Kudos to our elected leaders.
Governor Kitzhaber and the legislative leadership gave a ringing endorsement to the core vision of the Oregon Business Plan with the announcement Monday of a special one-day session this Friday to adopt tax legislation that will encourage traded-sector companies to stay, locate, and grow here.
The concurrent announcement that Nike, Inc. could add thousands of Oregon jobs in the next few years is a ringing endorsement that the policy works.
The Governor will ask the special session for a law assuring companies committing to significant long-term investments in Oregon that current corporate tax policy will stay in place over the same term. That will apply specifically to companies that plan to create at least 500 jobs and can commit to at least a $150 million expansion plan that takes place within five years.
This is a win-win step. Companies know they can make major job-producing capital investments here assured of stability in the single sales factor corporate tax policy. Oregon secures jobs that buoy local economies and generate additional revenues for schools and other public services.
This assurance is important to Nike, Oregon’s largest headquarters company, as it prepares to execute plans that could make a significant addition to well paying jobs in the state.
An analysis provided by ECONorthwest for the Oregon Business Plan suggests that an additional 1,000 traded-sector jobs generates 1,700 local jobs among suppliers and service businesses, as well as $23 million in state and local revenue.
These economic ripples illustrate the central vision of the Oregon Business Plan: encourage the growth of innovative, sustainable and globally competitive traded-sector industries. The sales dollars that they bring in sustain payrolls, local suppliers, and local merchants and service providers. This growth, in turn, generates additional public revenues to pay for education, public safety, and other vital services.

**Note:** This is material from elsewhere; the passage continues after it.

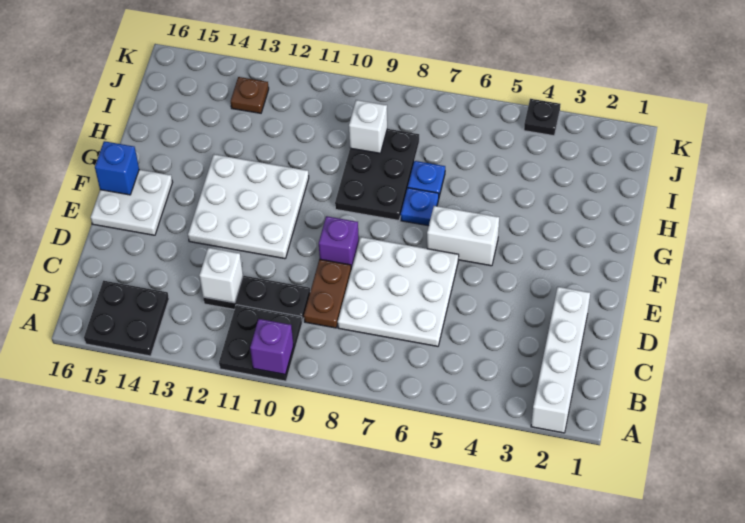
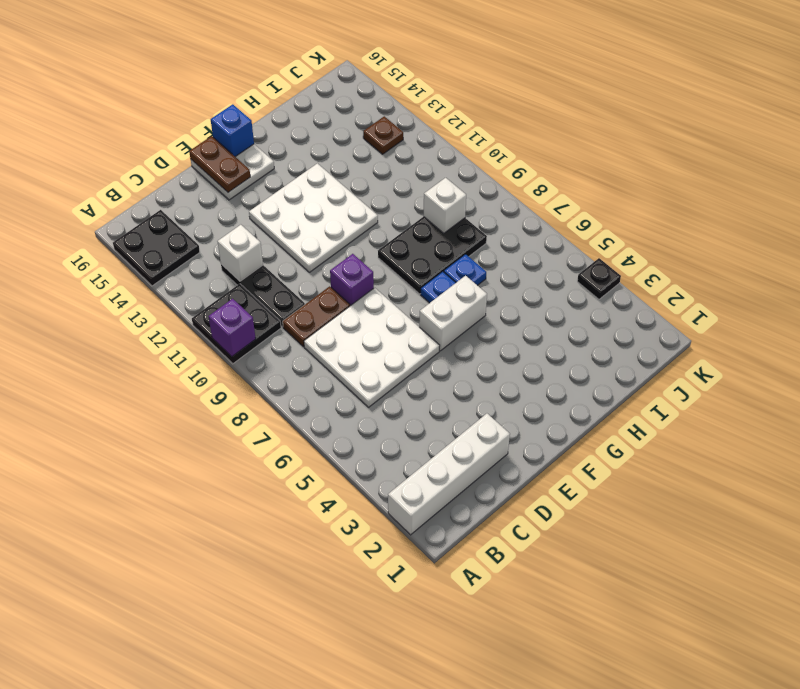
none -> brown plate E15:E16 level 2
white brick F5:F6 level 1 -> white brick F6:G6 level 1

The single sales factor tax policy is complex, but its impacts on job growth are important. For companies that operate in many states, a key tax issue is how to apportion profits among those states for tax purposes. Oregon’s policy, adopted in 2001 and accelerated in 2005, rewards companies that employ and invest in our state and that sell their products outside our borders. In contrast, those that sell into the state, but have little impact on the local economy pay more. It is smart policy, which is why it has had such strong legislative support.